**Problem details**: Transcribe every line of the records verbatim.

**Records provided**:
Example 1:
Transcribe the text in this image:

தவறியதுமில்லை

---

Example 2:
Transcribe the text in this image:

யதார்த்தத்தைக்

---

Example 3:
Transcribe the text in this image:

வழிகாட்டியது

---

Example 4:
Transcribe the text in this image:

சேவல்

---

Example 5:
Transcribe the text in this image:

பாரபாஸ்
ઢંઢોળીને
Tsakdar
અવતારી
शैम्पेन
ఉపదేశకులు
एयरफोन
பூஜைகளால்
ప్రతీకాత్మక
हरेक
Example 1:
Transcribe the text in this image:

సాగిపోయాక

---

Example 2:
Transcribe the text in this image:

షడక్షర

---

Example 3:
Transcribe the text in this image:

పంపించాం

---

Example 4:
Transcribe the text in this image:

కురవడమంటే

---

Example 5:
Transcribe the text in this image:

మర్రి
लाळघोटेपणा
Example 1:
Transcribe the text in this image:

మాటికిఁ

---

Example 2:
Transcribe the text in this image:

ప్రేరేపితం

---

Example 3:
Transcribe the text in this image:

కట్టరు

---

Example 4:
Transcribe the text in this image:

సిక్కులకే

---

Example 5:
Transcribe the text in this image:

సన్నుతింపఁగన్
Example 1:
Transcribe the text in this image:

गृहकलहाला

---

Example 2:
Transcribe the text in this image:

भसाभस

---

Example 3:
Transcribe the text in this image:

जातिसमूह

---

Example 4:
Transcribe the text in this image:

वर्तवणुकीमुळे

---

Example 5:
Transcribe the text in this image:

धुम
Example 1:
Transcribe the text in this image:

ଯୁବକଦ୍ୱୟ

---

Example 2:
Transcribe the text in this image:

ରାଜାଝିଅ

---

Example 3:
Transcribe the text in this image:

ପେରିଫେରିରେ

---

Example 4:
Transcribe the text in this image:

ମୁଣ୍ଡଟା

**Worked solution**:
Example 1:
Transcribe the text in this image:

தவறியதுமில்லை

---

Example 2:
Transcribe the text in this image:

யதார்த்தத்தைக்

---

Example 3:
Transcribe the text in this image:

வழிகாட்டியது

---

Example 4:
Transcribe the text in this image:

சேவல்

---

Example 5:
Transcribe the text in this image:

பாரபாஸ்
ઢંઢોળીને
Tsakdar
અવતારી
शैम्पेन
ఉపదేశకులు
एयरफोन
பூஜைகளால்
ప్రతీకాత్మక
हरेक
Example 1:
Transcribe the text in this image:

సాగిపోయాక

---

Example 2:
Transcribe the text in this image:

షడక్షర

---

Example 3:
Transcribe the text in this image:

పంపించాం

---

Example 4:
Transcribe the text in this image:

కురవడమంటే

---

Example 5:
Transcribe the text in this image:

మర్రి
लाळघोटेपणा
Example 1:
Transcribe the text in this image:

మాటికిఁ

---

Example 2:
Transcribe the text in this image:

ప్రేరేపితం

---

Example 3:
Transcribe the text in this image:

కట్టరు

---

Example 4:
Transcribe the text in this image:

సిక్కులకే

---

Example 5:
Transcribe the text in this image:

సన్నుతింపఁగన్
Example 1:
Transcribe the text in this image:

गृहकलहाला

---

Example 2:
Transcribe the text in this image:

भसाभस

---

Example 3:
Transcribe the text in this image:

जातिसमूह

---

Example 4:
Transcribe the text in this image:

वर्तवणुकीमुळे

---

Example 5:
Transcribe the text in this image:

धुम
Example 1:
Transcribe the text in this image:

ଯୁବକଦ୍ୱୟ

---

Example 2:
Transcribe the text in this image:

ରାଜାଝିଅ

---

Example 3:
Transcribe the text in this image:

ପେରିଫେରିରେ

---

Example 4:
Transcribe the text in this image:

ମୁଣ୍ଡଟା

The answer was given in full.